# Singular Points

• Jan 21st 2010, 03:50 AM
kaboose786
Singular Points
Need help with solving this question i have no idea how to even start so any help would be appreciated thanks

http://i47.tinypic.com/2rw3w1y.jpg
• Jan 21st 2010, 04:51 AM
shawsend
Why not just start by solving the DE:

$\displaystyle y'\pm\frac{2}{x}y=3$

via integrating factor and obtain the two solutions. What can you say about either solution at x=0?
• Jan 21st 2010, 11:20 AM
kaboose786
Quote:

Originally Posted by shawsend
Why not just start by solving the DE:

$\displaystyle y'\pm\frac{2}{x}y=3$

via integrating factor and obtain the two solutions. What can you say about either solution at x=0?

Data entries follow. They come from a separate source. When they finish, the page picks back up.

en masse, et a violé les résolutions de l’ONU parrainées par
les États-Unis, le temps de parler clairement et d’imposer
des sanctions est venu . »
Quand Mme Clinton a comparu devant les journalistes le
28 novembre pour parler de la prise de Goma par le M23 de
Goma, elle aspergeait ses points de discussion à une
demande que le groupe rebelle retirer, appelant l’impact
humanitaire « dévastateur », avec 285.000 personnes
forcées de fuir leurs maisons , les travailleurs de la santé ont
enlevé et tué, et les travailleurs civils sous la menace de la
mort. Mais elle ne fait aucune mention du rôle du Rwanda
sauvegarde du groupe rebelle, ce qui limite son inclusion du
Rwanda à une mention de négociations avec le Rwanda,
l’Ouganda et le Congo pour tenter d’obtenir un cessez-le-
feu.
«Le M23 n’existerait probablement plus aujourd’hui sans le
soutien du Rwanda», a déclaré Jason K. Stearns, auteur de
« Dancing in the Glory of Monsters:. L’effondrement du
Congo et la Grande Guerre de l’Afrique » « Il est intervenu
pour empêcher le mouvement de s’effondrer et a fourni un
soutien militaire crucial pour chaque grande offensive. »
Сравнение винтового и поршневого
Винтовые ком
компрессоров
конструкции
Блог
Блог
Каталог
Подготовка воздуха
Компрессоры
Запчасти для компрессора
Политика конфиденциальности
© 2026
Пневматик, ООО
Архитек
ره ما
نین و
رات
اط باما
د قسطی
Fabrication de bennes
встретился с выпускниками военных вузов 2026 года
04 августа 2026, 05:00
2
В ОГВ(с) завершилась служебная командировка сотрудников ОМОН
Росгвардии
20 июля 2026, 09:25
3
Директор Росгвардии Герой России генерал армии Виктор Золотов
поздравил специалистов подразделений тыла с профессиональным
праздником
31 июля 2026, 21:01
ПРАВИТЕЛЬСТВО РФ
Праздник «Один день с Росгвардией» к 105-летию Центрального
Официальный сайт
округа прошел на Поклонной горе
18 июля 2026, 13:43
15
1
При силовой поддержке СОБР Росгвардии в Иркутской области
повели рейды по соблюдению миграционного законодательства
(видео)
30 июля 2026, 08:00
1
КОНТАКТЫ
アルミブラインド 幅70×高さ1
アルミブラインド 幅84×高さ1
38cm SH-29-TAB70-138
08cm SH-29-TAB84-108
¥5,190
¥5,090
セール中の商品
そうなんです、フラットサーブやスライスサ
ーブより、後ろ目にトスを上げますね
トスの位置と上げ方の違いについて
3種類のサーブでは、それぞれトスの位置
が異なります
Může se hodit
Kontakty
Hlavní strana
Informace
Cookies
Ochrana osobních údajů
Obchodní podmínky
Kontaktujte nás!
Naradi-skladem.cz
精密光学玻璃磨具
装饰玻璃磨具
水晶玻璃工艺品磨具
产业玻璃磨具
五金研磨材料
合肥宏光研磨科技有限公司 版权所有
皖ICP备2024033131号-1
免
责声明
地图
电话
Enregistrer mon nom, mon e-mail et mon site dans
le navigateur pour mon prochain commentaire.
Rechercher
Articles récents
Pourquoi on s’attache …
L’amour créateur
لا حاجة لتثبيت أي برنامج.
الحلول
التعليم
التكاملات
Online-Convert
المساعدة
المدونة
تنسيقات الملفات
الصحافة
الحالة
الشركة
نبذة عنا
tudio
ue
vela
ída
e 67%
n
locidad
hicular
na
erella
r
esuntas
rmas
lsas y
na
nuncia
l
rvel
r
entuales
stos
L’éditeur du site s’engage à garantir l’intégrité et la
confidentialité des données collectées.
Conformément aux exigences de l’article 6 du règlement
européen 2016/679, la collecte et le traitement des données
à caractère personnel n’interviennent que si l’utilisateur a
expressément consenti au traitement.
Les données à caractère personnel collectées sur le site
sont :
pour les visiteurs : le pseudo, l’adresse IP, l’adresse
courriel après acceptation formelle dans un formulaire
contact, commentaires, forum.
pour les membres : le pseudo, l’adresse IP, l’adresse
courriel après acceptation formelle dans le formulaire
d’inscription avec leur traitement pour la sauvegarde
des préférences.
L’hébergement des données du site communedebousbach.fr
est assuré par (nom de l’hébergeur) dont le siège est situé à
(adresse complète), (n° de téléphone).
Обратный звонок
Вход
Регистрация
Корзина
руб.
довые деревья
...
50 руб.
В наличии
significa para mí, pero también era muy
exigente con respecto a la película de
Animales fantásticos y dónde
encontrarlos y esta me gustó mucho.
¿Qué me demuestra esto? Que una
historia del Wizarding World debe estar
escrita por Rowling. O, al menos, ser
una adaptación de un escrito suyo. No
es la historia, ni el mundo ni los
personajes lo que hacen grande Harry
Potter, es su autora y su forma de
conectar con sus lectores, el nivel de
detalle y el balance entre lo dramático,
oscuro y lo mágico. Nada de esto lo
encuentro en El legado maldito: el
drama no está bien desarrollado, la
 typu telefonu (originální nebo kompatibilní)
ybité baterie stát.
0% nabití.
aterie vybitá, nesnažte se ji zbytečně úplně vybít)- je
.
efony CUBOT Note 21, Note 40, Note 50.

y do i need to solve that DE ? thats just the example in question i think i need to solve the DE in part a) which i dont knw how to
• Jan 22nd 2010, 04:34 AM
shawsend
Ok, then here's how I'd do (A):

$\displaystyle xy'+2y=3x,\quad y(0)=y_0$ and dividing by $\displaystyle x$:

$\displaystyle y'+2/x y=3$ for which the integrating factor is $\displaystyle x^2$ so we have:

$\displaystyle x^2(y'+2/x y)=3x^2$ which the left side is the differential of $\displaystyle x^2y$ so:

$\displaystyle \int d(x^2y)=\int 3x^2$ or:

$\displaystyle y(x)=x+\frac{c}{x^2}$ and if $\displaystyle y_0=0$ then I can let $\displaystyle c=0$ and obtain the solution $\displaystyle y=x$. However, if $\displaystyle y_0\neq 0$ say $\displaystyle 3$ for example, then I'd obtain $\displaystyle 3=0+\frac{c}{0}$ which has no solution.

Ok, so I'm a little uneasy about dividing through by $\displaystyle x$ in the first step since this is valid if $\displaystyle x\ne 0$ then obtain the solution and solve it for $\displaystyle x=0$.